Records listed in a dataset
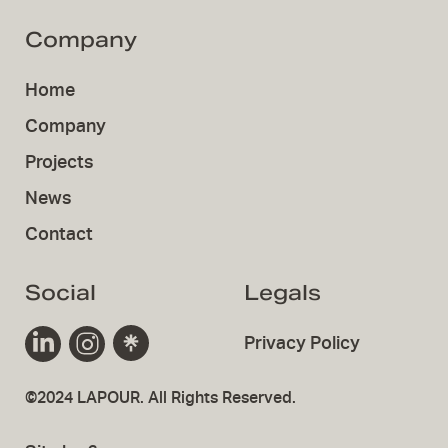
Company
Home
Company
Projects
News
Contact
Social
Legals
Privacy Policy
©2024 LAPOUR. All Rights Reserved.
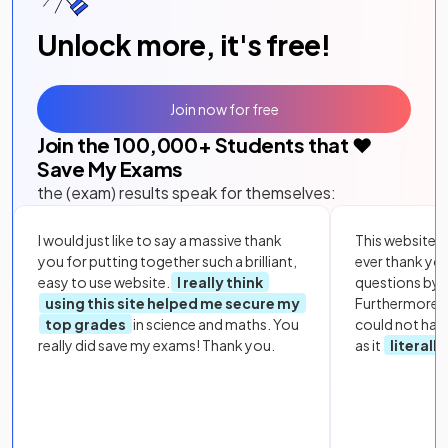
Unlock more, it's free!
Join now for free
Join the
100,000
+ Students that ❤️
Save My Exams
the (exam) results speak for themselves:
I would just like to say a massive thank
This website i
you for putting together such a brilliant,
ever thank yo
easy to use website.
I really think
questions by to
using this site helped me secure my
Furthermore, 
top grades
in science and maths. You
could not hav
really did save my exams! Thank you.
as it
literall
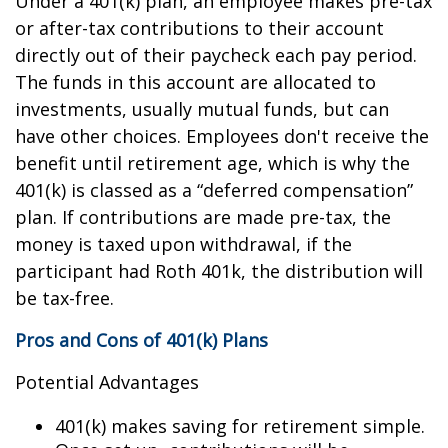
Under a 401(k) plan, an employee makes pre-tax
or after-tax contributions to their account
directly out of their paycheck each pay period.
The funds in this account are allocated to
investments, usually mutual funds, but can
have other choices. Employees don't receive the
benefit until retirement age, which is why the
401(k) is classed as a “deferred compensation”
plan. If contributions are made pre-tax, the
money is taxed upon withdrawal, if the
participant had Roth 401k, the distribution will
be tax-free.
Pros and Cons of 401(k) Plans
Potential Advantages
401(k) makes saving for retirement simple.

* * *

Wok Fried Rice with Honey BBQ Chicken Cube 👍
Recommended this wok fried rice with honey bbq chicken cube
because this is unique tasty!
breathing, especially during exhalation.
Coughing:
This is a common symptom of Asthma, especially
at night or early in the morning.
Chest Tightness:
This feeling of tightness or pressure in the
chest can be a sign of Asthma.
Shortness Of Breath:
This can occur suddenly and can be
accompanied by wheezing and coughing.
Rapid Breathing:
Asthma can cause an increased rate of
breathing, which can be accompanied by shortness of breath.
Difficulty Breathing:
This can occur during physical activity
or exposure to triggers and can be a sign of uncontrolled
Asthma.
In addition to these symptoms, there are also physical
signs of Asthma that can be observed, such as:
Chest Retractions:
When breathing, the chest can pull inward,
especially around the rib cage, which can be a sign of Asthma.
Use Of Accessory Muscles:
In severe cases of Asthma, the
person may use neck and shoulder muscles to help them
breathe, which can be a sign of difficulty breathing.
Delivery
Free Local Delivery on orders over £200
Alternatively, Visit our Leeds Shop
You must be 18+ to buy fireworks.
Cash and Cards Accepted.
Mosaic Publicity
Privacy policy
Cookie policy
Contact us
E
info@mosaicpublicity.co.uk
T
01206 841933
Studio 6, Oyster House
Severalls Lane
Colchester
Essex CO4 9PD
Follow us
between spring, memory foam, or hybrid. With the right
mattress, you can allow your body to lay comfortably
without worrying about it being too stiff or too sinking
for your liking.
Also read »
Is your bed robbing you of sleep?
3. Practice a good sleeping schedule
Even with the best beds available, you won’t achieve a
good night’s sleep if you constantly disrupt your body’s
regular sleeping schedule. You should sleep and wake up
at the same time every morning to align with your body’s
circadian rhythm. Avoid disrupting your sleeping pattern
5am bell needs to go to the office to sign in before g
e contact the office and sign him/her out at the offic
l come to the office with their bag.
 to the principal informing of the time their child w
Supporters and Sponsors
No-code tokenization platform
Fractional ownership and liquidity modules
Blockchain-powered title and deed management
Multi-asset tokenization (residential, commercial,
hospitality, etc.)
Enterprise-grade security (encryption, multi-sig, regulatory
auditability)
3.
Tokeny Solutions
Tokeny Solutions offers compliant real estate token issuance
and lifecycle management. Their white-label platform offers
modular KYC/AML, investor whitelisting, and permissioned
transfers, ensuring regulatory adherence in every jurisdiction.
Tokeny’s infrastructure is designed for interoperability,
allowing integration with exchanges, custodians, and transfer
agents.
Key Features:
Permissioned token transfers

---

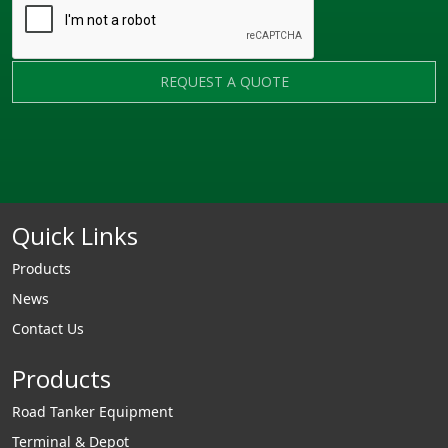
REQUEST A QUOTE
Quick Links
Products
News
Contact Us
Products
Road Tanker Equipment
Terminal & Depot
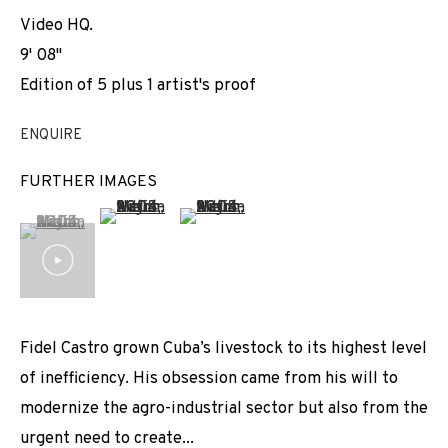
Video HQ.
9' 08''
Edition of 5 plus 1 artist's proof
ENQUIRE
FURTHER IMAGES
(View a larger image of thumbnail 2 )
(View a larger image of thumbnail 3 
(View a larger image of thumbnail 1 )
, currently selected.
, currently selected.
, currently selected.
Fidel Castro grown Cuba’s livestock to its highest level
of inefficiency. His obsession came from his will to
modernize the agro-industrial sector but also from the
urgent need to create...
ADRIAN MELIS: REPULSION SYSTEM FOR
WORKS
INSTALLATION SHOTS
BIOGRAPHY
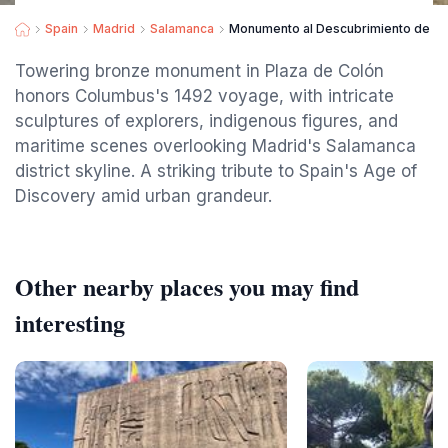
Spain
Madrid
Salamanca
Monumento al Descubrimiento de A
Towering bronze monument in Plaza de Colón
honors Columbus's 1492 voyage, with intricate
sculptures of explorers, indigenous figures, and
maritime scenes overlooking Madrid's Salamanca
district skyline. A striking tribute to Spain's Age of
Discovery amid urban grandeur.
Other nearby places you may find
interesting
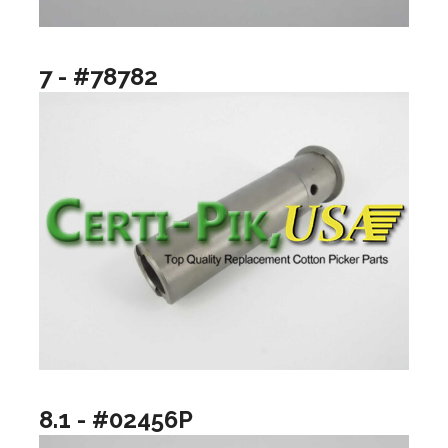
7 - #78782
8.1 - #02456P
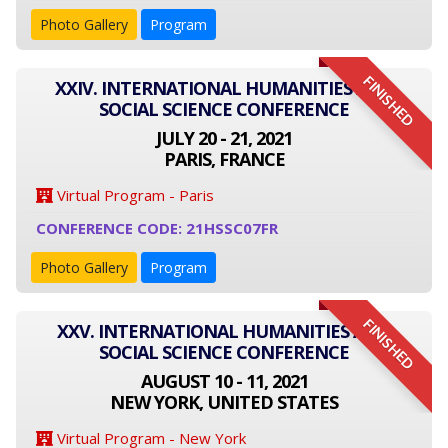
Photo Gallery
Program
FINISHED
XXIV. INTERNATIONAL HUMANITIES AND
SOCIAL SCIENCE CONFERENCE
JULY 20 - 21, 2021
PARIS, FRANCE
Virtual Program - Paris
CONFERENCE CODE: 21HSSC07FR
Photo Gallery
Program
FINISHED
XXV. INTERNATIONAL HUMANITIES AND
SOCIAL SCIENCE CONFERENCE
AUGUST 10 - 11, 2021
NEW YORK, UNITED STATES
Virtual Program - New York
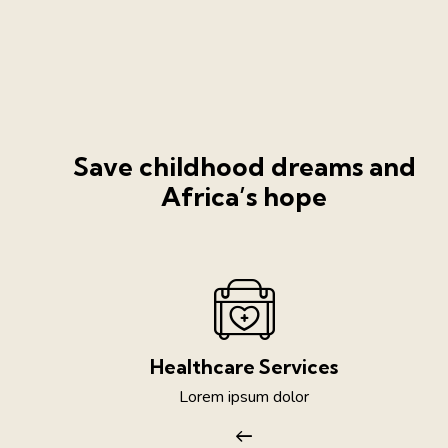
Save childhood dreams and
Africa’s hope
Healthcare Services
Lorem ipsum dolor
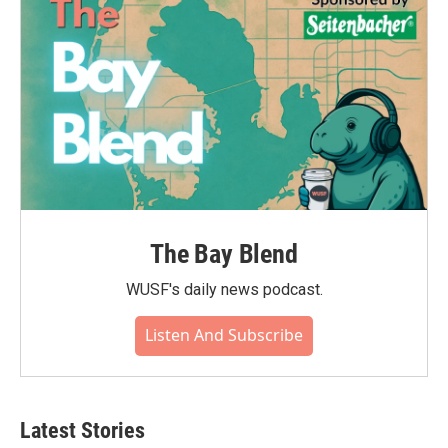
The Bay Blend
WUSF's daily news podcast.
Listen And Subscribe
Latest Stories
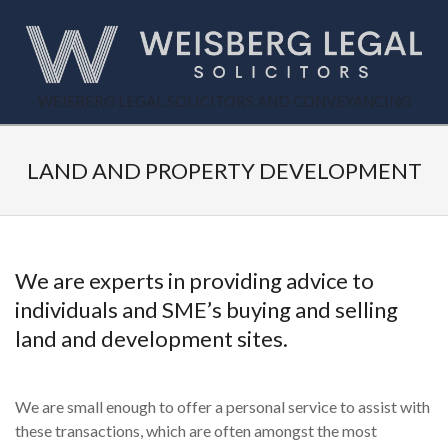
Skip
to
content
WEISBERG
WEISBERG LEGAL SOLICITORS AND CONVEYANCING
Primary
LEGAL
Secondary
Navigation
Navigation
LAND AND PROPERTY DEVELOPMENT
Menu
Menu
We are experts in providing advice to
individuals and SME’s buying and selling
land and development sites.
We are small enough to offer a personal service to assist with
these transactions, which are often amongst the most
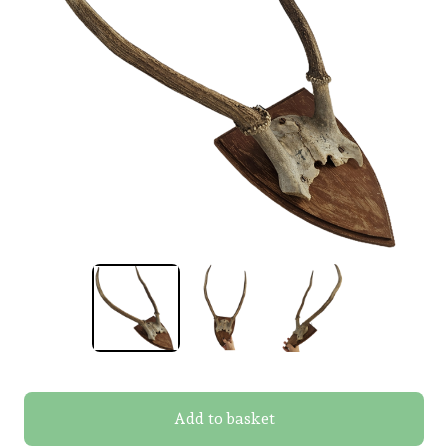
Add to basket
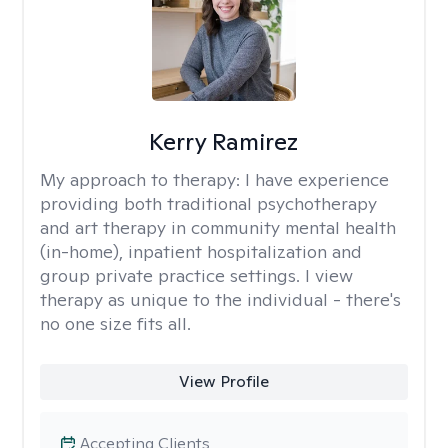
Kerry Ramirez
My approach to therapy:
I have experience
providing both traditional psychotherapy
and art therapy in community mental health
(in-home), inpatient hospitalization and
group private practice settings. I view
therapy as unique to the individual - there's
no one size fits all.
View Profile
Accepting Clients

**Requirement**
Convert the lines from the line with "The Bay Blend" to the line with "Latest Stories", both included, into a JSON list of strings with one string per line. Leave out any blank lines.

**Solution to this exercise**
[
  "The Bay Blend",
  "WUSF's daily news podcast.",
  "Listen And Subscribe",
  "Latest Stories"
]